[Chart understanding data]
^^^^^^^^^^^^^^^^
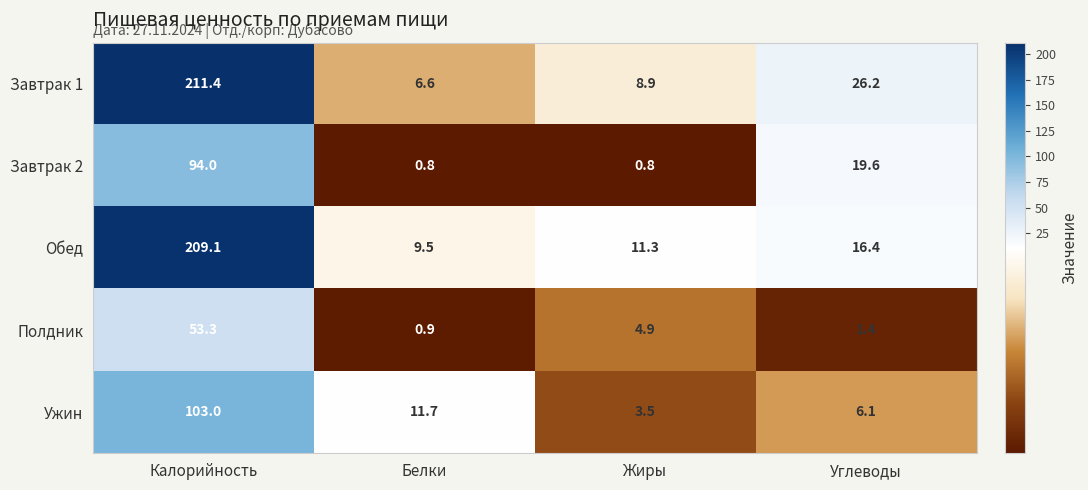

How many data points in Завтрак 1 are above 26?

2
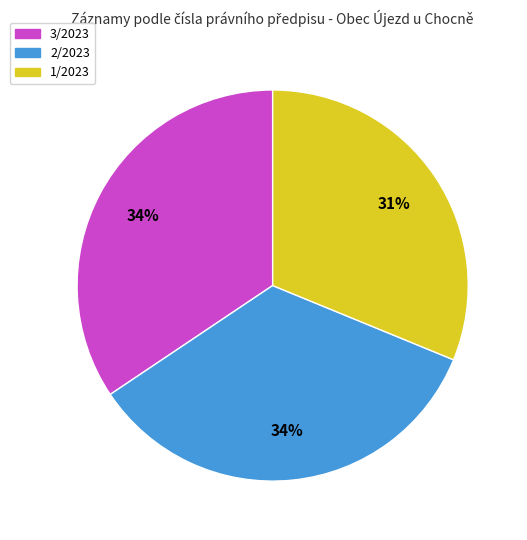

To the nearest percent, what is the average slice percentage?

33%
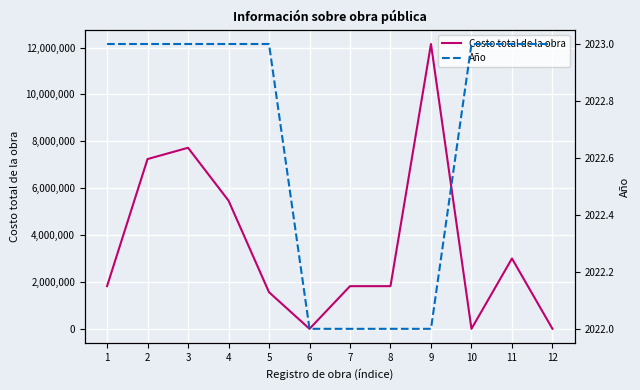

Reading left to right, extract all data points from this chart.

Costo total de la obra: 1=1820000	2=7241379	3=7723500	4=5469100	5=1562440	6=0	7=1820000	8=1820000	9=12150000	10=0	11=3000000	12=0
Año: 1=2023	2=2023	3=2023	4=2023	5=2023	6=2022	7=2022	8=2022	9=2022	10=2023	11=2023	12=2023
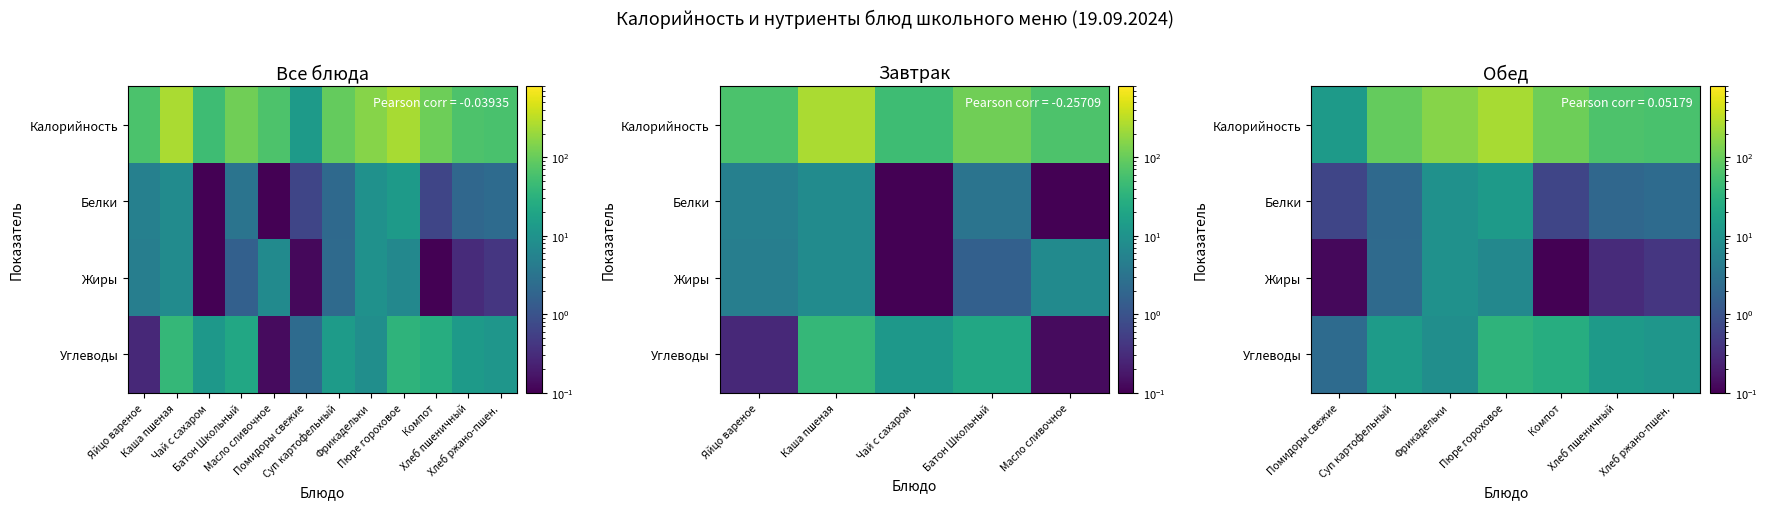

What is the difference between the second highest and minimum values in the Углеводы series?

24.5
^^^^^^^^^^^^^^^^
Assignment: Copy the entries above, swapping every "data points" for "values", and keep everything else unchanged. Leave the pictures out.

Output below:
How many values in Завтрак 1 are above 26?

2

To the nearest percent, what is the average slice percentage?

33%

Reading left to right, extract all values from this chart.

Costo total de la obra: 1=1820000	2=7241379	3=7723500	4=5469100	5=1562440	6=0	7=1820000	8=1820000	9=12150000	10=0	11=3000000	12=0
Año: 1=2023	2=2023	3=2023	4=2023	5=2023	6=2022	7=2022	8=2022	9=2022	10=2023	11=2023	12=2023

What is the difference between the second highest and minimum values in the Углеводы series?

24.5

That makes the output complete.